【Summary 】This text draw Luol, hit the intersection of value and theorem through the intersection of fee and the intersection of horse and theorem, construct, assist function to hit the intersection of value and theorem while being Lagrangian and then and Cauchy hit the intersection of value and theorem go on, prove. Utilize the value theorem (Luol's theorem, Lagrangian theorem, Cauchy's theorem) in the differential to solve some derivatives and terminal problems. Approach the function by multinomial, thus get formula of Taylor who wears inferior promise type residue and Lagrangian residue, utilize the launching type of McLaurin of the elementary function to solve the terminal and problem similar to evaluation. Through the study herein, demand to know the identification of value theorem and Taylor's formula in the differential skillfully, use the intersection of theorem and conclusion solve some correlated to it problem, make, can understand thinking of solving a problem of question this kind of clearly.

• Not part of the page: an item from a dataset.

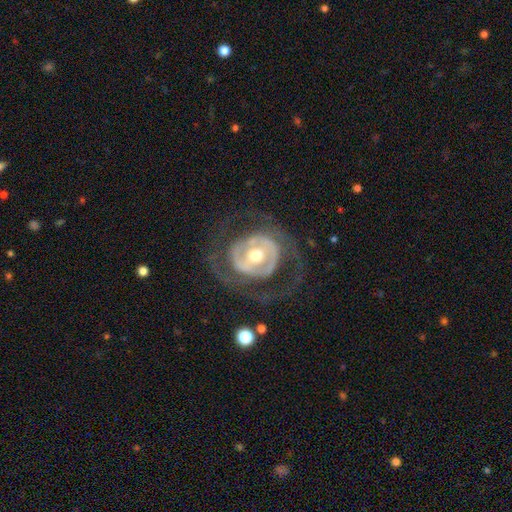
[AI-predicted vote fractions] The model was most divided on "bar": no: 39%, weak: 34%, strong: 27%. More confident: edge-on disk — no (96%); smooth or featured — featured or disk (81%); bulge size — moderate (73%); merging — none (65%); spiral arms — yes (62%).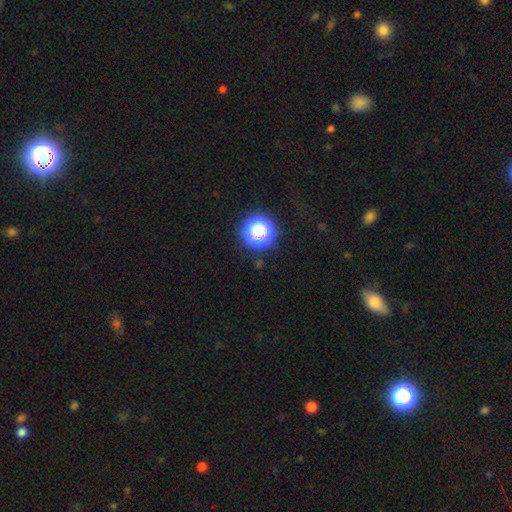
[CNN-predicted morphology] A star or artifact, not a galaxy (68%).

Vote fractions:
- Smooth or featured? star or artifact: 68% / smooth: 24% / featured or disk: 8%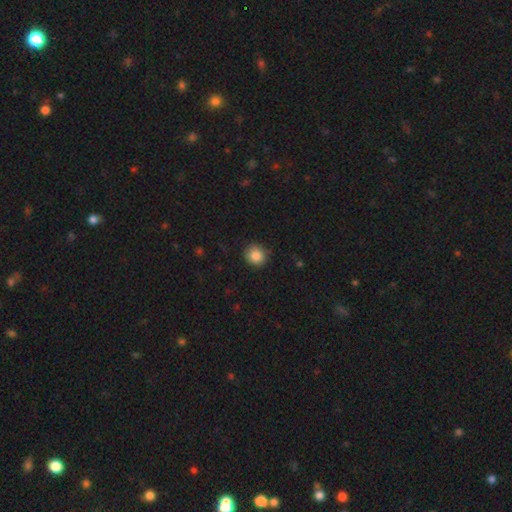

【Keyword 】Value theorem in the differential Taylor's formula Derivative Yu Xiang
【摘要】In this paper, leads to Fermat's theorem Rolle Mean Value Theorem, and then constructing auxiliary function of the Lagrange mean value theorem and Cauchy's Mean Value Theorem to prove that. The use of Differential Mean Value Theorem (Rolle theorem, Lagrange's theorem, Cauchy's theorem) to solve a number of derivative and limit the problem. Through the polynomial approximation to function, resulting in more than a Peano-type and Lagrange remainder of the Taylor formula, using elementary functions Maclaurin expansions to address the limits and the approximate evaluation of the problem. Through the study of this article requires proficiency in differential intermediate value theorem and Taylor's formula to prove, using theorem to solve a number of conclusions related questions, so can a clear understanding of this kind of problem solving ideas.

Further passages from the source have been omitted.